__Source passage__.
Somehow gender becomes a proxy for all else and any transgressions from the assumptions attached to one’s boyness or girlness are punished. These impulses also ensure that our children self-segregate into boys and girls for play and learning in school. Not only does this exclude gender non-conforming children, but it also almost guarantees that structural power will remain consolidated with men.

I am thirty-five years old and still recovering from the ways I didn’t fit in growing up. The pain of being trans in a binary world took its toll. But the most painful thing is that all these years later and it doesn’t feel like it is better for my own gender non-conforming kid. In some ways, it feels worse.

As we send our kids off to school for the start of another year, as we move through the world ourselves in an increasingly terrifying climate, here are some tools to consider how we might raise gender justice warriors to fight for the lives of young people like Jamel Myles. He could be any of our kids and we should feel the urgency to save the next Jamel whether he is the kid we send to school in the morning or someone else’s. All of our lives depend on building a better world.

Review the books you have in your home and ensure that there is diverse representation.

This means books with Brown and Black characters, characters with disabilities, characters with non-binary genders, non-conforming gender expressions, characters without mom/dad parent families.

Watch your language.

How often do you gender people before you know their gender? (For example, “Did you see that girl?” “That new boy in your class seems nice.”) Use gender neutral terminology like person, kid, parent, etc. It helps normalize the process of asking people what gender they are rather than assuming.

Avoid assumptions about body parts and gender.

It can be easy to use language like “girl parts” or “boy parts,” but remember that some girls don’t have vaginas and some boys don’t have penises and the more we normalize that, the safer people will be.

Remind your kids that we all know ourselves best.

At school, no one should be questioning whether another kid is the in the correct gendered space. We can teach our kids to read situations for safety without policing others.

Remind your kids that we all have agency over our own bodies.

__Exercise tasks__.
(a) For the passage on gender and parenting, decide whether each statement below agrees with it: (i) The author is thirty-five years old. (ii) The author feels things have gotten better for their own gender non-conforming kid. (iii) The passage recommends gender neutral terms such as person, kid, and parent. Answer yes or no for each, and quote the words of the passage that decide it.
(b) Copy the part of the passage on gender and parenting that opens with the words containing "How often do" and closes with "our own bodies.".
(c) Write what comes next in the passage on gender and parenting, picking up after its last sentence.

__Data extracts__.
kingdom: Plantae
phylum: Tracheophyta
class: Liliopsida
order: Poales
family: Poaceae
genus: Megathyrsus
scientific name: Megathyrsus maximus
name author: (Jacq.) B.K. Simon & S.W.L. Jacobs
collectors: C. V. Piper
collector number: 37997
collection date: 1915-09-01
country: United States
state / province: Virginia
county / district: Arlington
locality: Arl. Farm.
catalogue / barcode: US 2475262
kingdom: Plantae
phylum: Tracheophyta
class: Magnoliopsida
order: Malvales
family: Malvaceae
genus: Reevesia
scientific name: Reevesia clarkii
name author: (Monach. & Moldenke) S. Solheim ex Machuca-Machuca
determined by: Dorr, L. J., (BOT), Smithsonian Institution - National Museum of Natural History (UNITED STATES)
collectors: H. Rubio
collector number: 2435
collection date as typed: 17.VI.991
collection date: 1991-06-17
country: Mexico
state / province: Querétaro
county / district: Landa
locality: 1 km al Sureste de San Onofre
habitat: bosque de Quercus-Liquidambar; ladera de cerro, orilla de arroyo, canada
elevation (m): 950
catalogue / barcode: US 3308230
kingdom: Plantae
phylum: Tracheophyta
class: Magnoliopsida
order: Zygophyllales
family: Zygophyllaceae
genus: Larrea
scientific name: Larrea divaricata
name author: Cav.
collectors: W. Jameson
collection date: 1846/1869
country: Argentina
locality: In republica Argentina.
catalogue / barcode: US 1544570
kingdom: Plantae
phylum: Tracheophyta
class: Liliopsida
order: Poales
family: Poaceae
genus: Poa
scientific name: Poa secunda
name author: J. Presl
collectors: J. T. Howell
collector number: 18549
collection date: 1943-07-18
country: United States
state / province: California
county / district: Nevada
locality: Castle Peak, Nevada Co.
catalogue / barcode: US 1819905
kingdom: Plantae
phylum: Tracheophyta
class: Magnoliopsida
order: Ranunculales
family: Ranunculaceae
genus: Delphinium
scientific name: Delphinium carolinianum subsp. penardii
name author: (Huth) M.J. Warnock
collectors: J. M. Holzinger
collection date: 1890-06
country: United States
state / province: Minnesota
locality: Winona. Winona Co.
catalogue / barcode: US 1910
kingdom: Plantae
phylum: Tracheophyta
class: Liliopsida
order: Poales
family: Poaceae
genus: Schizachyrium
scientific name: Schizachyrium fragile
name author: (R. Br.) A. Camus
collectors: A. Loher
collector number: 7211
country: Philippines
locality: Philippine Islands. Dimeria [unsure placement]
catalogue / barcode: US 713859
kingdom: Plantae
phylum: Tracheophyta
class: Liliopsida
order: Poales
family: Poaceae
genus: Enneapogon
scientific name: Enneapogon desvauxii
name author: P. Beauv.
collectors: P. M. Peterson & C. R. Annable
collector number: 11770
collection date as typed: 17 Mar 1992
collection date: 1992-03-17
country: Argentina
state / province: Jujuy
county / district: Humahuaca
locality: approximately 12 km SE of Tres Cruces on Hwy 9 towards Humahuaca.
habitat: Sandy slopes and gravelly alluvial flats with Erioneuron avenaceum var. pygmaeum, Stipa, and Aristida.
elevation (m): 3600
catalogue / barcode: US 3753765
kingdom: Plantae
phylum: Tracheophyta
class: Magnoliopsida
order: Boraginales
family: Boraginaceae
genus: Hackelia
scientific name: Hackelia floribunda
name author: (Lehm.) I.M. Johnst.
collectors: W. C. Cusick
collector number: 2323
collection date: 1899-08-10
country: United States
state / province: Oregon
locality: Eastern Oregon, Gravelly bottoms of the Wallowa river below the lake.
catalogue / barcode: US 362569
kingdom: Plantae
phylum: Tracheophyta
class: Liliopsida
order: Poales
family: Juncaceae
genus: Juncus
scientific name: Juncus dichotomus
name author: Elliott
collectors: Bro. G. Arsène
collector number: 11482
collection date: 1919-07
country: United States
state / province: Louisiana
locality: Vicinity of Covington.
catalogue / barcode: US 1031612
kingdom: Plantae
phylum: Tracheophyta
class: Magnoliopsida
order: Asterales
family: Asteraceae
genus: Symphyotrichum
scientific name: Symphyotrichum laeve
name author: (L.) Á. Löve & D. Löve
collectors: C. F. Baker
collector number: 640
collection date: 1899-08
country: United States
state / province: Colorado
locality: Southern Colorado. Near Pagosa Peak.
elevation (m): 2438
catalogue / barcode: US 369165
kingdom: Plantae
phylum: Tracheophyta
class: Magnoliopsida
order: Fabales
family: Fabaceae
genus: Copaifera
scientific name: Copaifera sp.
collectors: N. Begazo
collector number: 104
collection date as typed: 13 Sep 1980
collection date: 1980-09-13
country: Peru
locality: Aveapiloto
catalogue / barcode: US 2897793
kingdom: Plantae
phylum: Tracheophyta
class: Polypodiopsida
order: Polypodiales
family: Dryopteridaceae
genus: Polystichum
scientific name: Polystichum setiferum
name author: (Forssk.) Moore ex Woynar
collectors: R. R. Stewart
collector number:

__Exercise results__.
(a)
(i) Yes: "I am thirty-five years old"
(ii) No: "it doesn’t feel like it is better for my own gender non-conforming kid"
(iii) Yes: "Use gender neutral terminology like person, kid, parent, etc."

(b)
How often do you gender people before you know their gender? (For example, “Did you see that girl?” “That new boy in your class seems nice.”) Use gender neutral terminology like person, kid, parent, etc. It helps normalize the process of asking people what gender they are rather than assuming.

Avoid assumptions about body parts and gender.

It can be easy to use language like “girl parts” or “boy parts,” but remember that some girls don’t have vaginas and some boys don’t have penises and the more we normalize that, the safer people will be.

Remind your kids that we all know ourselves best.

At school, no one should be questioning whether another kid is the in the correct gendered space. We can teach our kids to read situations for safety without policing others.

Remind your kids that we all have agency over our own bodies.

(c)
This means our decisions about hair length, style, clothing are ours to make and do not define our gender. Boys can wear dresses, have long hair; girls can wear suits and have short hair; people don’t have to be boys or girls.

Share stories…

about people in your life or in the public eye who are trans, gender non-conforming, LGBQ so young people in our lives see them as leaders and heroes.

Challenge assumptions.

When kids make statements about what girls like and what boys like or what girls look like and what boys look like, kindly challenge those assumptions and help your kids see that the world is more complex and beautiful. Don’t just tell them “no, girls can be anything;” ask, “why do you think that girls can’t do that? do you know any girls that are X thing?” Or if they say, “that person thinks they are a boy but they are a girl;” ask, “what does it mean to think you are a boy? How do you know? How can we be kind to that person and ask them how they want to be referred to?”

Don’t wait.

Don’t wait until your kid tells you they are different to teach them that those differences are beautiful.

Gender is make believe insofar as it is only as real as we make it out to be. It can be magical and it can be oppressive. For Jamel Myles and so many young LGBTQ people, it is magical until it is made oppressive by others. If we think of ourselves as holding invisible chains around all the kids in the world and through our actions, we can either loosen those chains or tighten them; the stakes feel higher.

If we loosen our grasp on what we fear and make space for people to be, to live, to experiment, to grow, to thrive, perhaps everyone’s future will be more magical, brighter and free.